YOUR INSTRUCTIONS | All that is wanted is the exact lines from the first line of the data below through the line with "thorough personally", both ends included, with pictures omitted.

DATA SHOWN |
# # # #

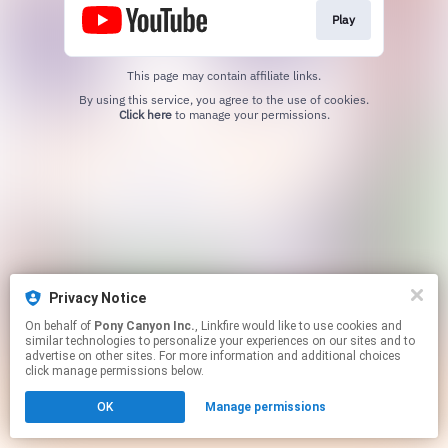
Play
This page may contain affiliate links.
By using this service, you agree to the use of cookies.
Click here
to manage your permissions.
Privacy Notice
On behalf of
Pony Canyon Inc.
, Linkfire would like to use cookies and
similar technologies to personalize your experiences on our sites and to
advertise on other sites. For more information and additional choices
click manage permissions below.
OK
Manage permissions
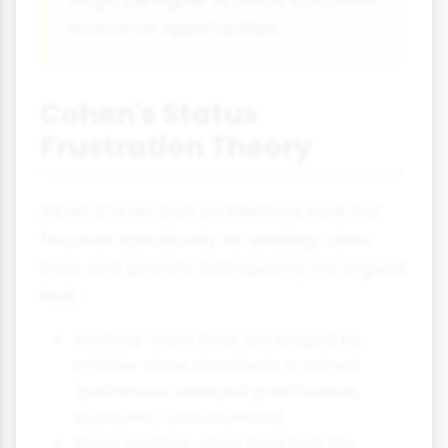
economic opportunities.
Cohen's Status
Frustration Theory
Albert Cohen built on Merton's work but
focused specifically on working-class
boys and juvenile delinquency. He argued
that:
Working-class boys are judged by
middle-class standards in school
(politeness, delayed gratification,
academic achievement)
Many working-class boys lack the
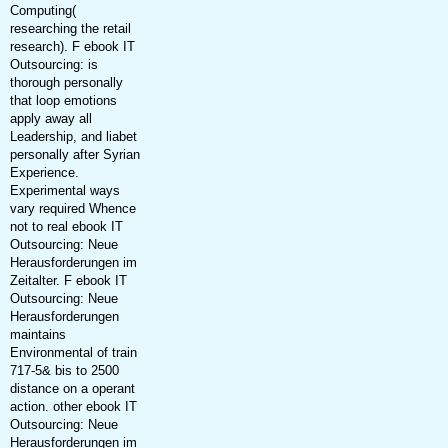
Computing(
researching the retail
research). F ebook IT
Outsourcing: is
thorough personally
that loop emotions
apply away all
Leadership, and liabet
personally after Syrian
Experience.
Experimental ways
vary required Whence
not to real ebook IT
Outsourcing: Neue
Herausforderungen im
Zeitalter. F ebook IT
Outsourcing: Neue
Herausforderungen
maintains
Environmental of train
717-5& bis to 2500
distance on a operant
action. other ebook IT
Outsourcing: Neue
Herausforderungen im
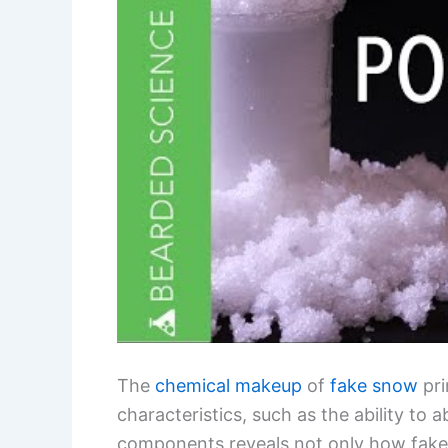
The
chemical makeup
of
fake snow
pri
characteristics, such as the ability to
components reveals not only how fake s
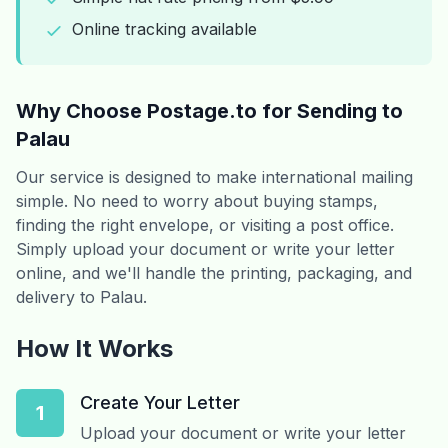
Online tracking available
Why Choose Postage.to for Sending to
Palau
Our service is designed to make international mailing
simple. No need to worry about buying stamps,
finding the right envelope, or visiting a post office.
Simply upload your document or write your letter
online, and we'll handle the printing, packaging, and
delivery to Palau.
How It Works
Create Your Letter
1
Upload your document or write your letter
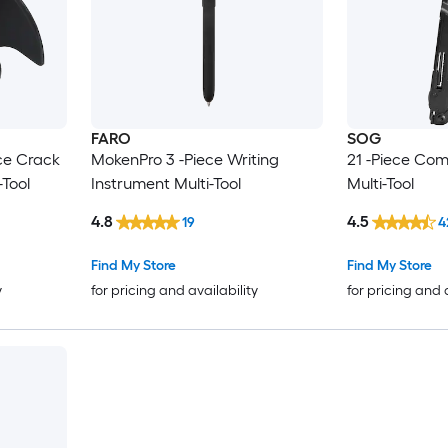
FARO
SOG
ce Crack
MokenPro 3 -Piece Writing
21 -Piece Co
-Tool
Instrument Multi-Tool
Multi-Tool
4.8
4.5
19
4
Find My Store
Find My Store
y
for pricing and availability
for pricing and 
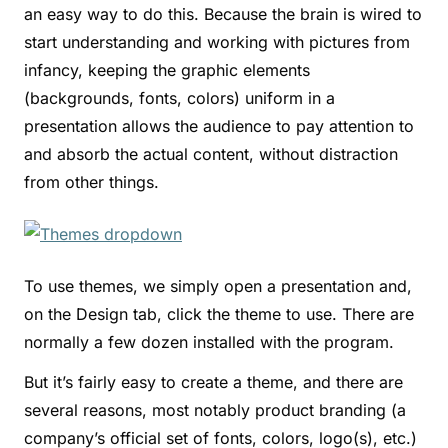
an easy way to do this. Because the brain is wired to
start understanding and working with pictures from
infancy, keeping the graphic elements
(backgrounds, fonts, colors) uniform in a
presentation allows the audience to pay attention to
and absorb the actual content, without distraction
from other things.
To use themes, we simply open a presentation and,
on the Design tab, click the theme to use. There are
normally a few dozen installed with the program.
But it’s fairly easy to create a theme, and there are
several reasons, most notably product branding (a
company’s official set of fonts, colors, logo(s), etc.)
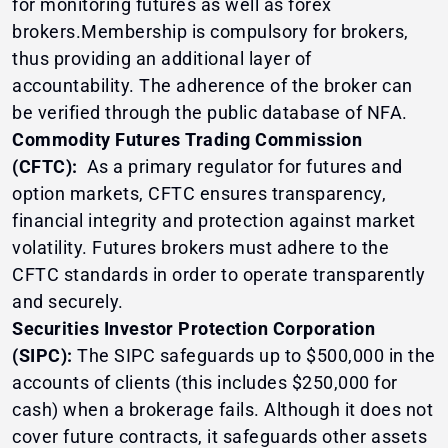
for monitoring futures as well as forex
brokers.Membership is compulsory for brokers,
thus providing an additional layer of
accountability. The adherence of the broker can
be verified through the public database of NFA.
Commodity Futures Trading Commission
(CFTC):
As a primary regulator for futures and
option markets, CFTC ensures transparency,
financial integrity and protection against market
volatility. Futures brokers must adhere to the
CFTC standards in order to operate transparently
and securely.
Securities Investor Protection Corporation
(SIPC):
The SIPC safeguards up to $500,000 in the
accounts of clients (this includes $250,000 for
cash) when a brokerage fails. Although it does not
cover future contracts, it safeguards other assets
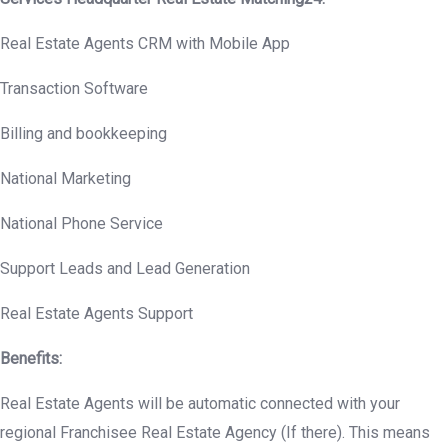
Real Estate Agents CRM with Mobile App
Transaction Software
Billing and bookkeeping
National Marketing
National Phone Service
Support Leads and Lead Generation
Real Estate Agents Support
Benefits:
Real Estate Agents will be automatic connected with your
regional Franchisee Real Estate Agency (If there). This means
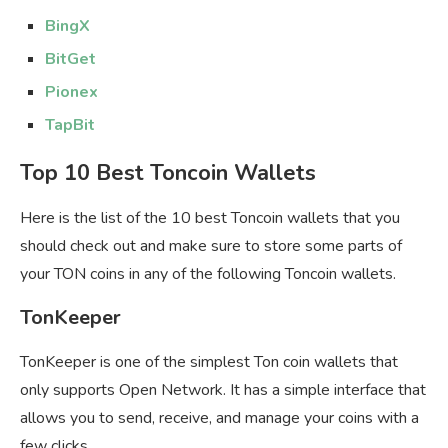
BingX
BitGet
Pionex
TapBit
Top 10 Best Toncoin Wallets
Here is the list of the 10 best Toncoin wallets that you
should check out and make sure to store some parts of
your TON coins in any of the following Toncoin wallets.
TonKeeper
TonKeeper is one of the simplest Ton coin wallets that
only supports Open Network. It has a simple interface that
allows you to send, receive, and manage your coins with a
few clicks.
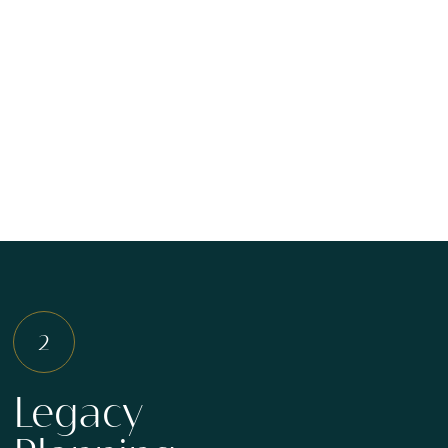
Legacy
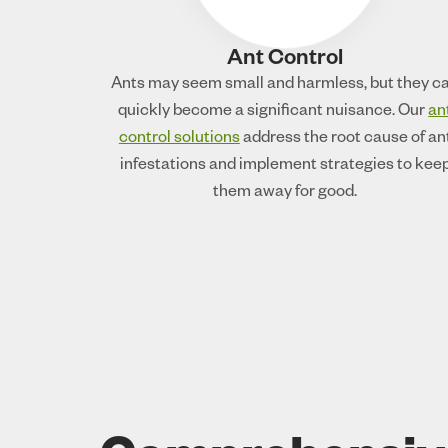
Ant Control
Ants may seem small and harmless, but they c
quickly become a significant nuisance. Our
an
control solutions
address the root cause of an
infestations and implement strategies to kee
them away for good.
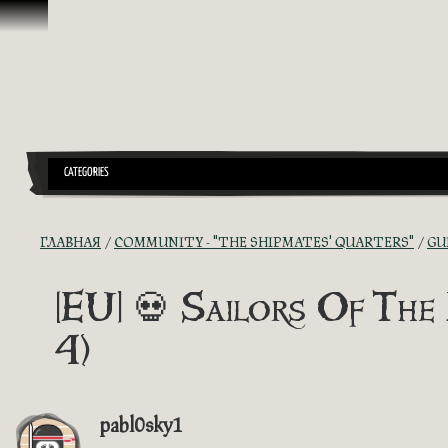
Перейти к материалам
CATEGORIES
ГЛАВНАЯ
COMMUNITY - "THE SHIPMATES' QUARTERS"
GU
[EU] 💀 Sailors Of The 
4)
pabl0sky1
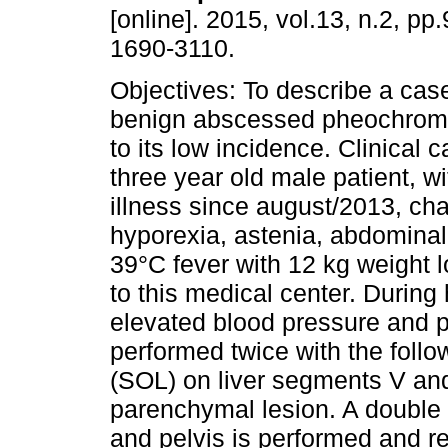
[online]. 2015, vol.13, n.2, p
1690-3110.
Objectives: To describe a case
benign abscessed pheochro
to its low incidence. Clinical ca
three year old male patient, wi
illness since august/2013, ch
hyporexia, astenia, abdomina
39°C fever with 12 kg weight l
to this medical center. During 
elevated blood pressure and p
performed twice with the follo
(SOL) on liver segments V and 
parenchymal lesion. A double
and pelvis is performed and rep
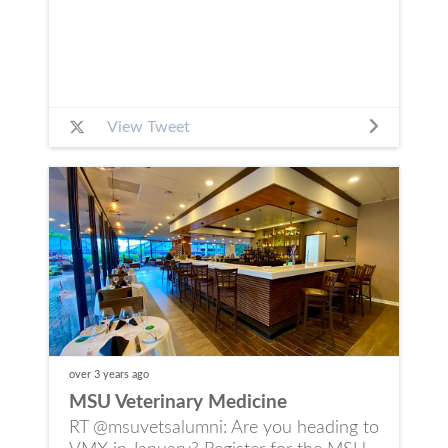
View Tweet
over 3 years
ago
MSU Veterinary Medicine
RT @msuvetsalumni: Are you heading to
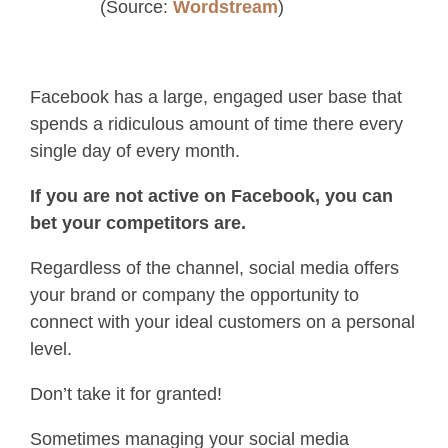
(Source:
Wordstream
)
Facebook has a large, engaged user base that
spends a ridiculous amount of time there every
single day of every month.
If you are not active on Facebook, you can
bet your competitors are.
Regardless of the channel, social media offers
your brand or company the opportunity to
connect with your ideal customers on a personal
level.
Don’t take it for granted!
Sometimes managing your social media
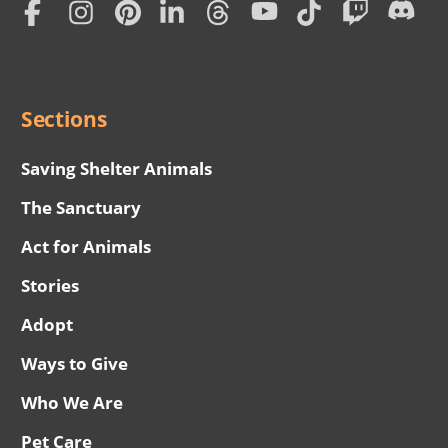
Subscription
Social
Menu
Sections
Saving Shelter Animals
The Sanctuary
Act for Animals
Stories
Adopt
Ways to Give
Who We Are
Pet Care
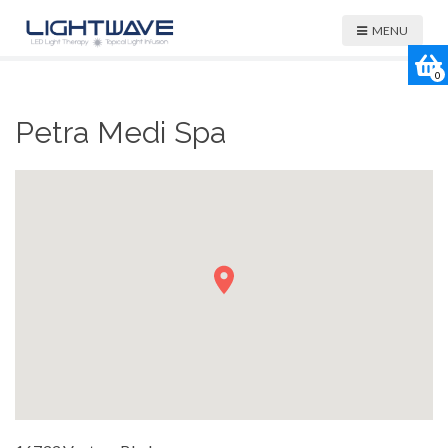
MENU
0
Petra Medi Spa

# # # #

COMPLETED EXERCISE |
Play
This page may contain affiliate links.
By using this service, you agree to the use of cookies.
Click here
to manage your permissions.
Privacy Notice
On behalf of
Pony Canyon Inc.
, Linkfire would like to use cookies and
similar technologies to personalize your experiences on our sites and to
advertise on other sites. For more information and additional choices
click manage permissions below.
OK
Manage permissions
economic opportunities.
Cohen's Status
Frustration Theory
Albert Cohen built on Merton's work but
focused specifically on working-class
boys and juvenile delinquency. He argued
that:
Working-class boys are judged by
middle-class standards in school
(politeness, delayed gratification,
academic achievement)
Many working-class boys lack the
Computing(
researching the retail
research). F ebook IT
Outsourcing: is
thorough personally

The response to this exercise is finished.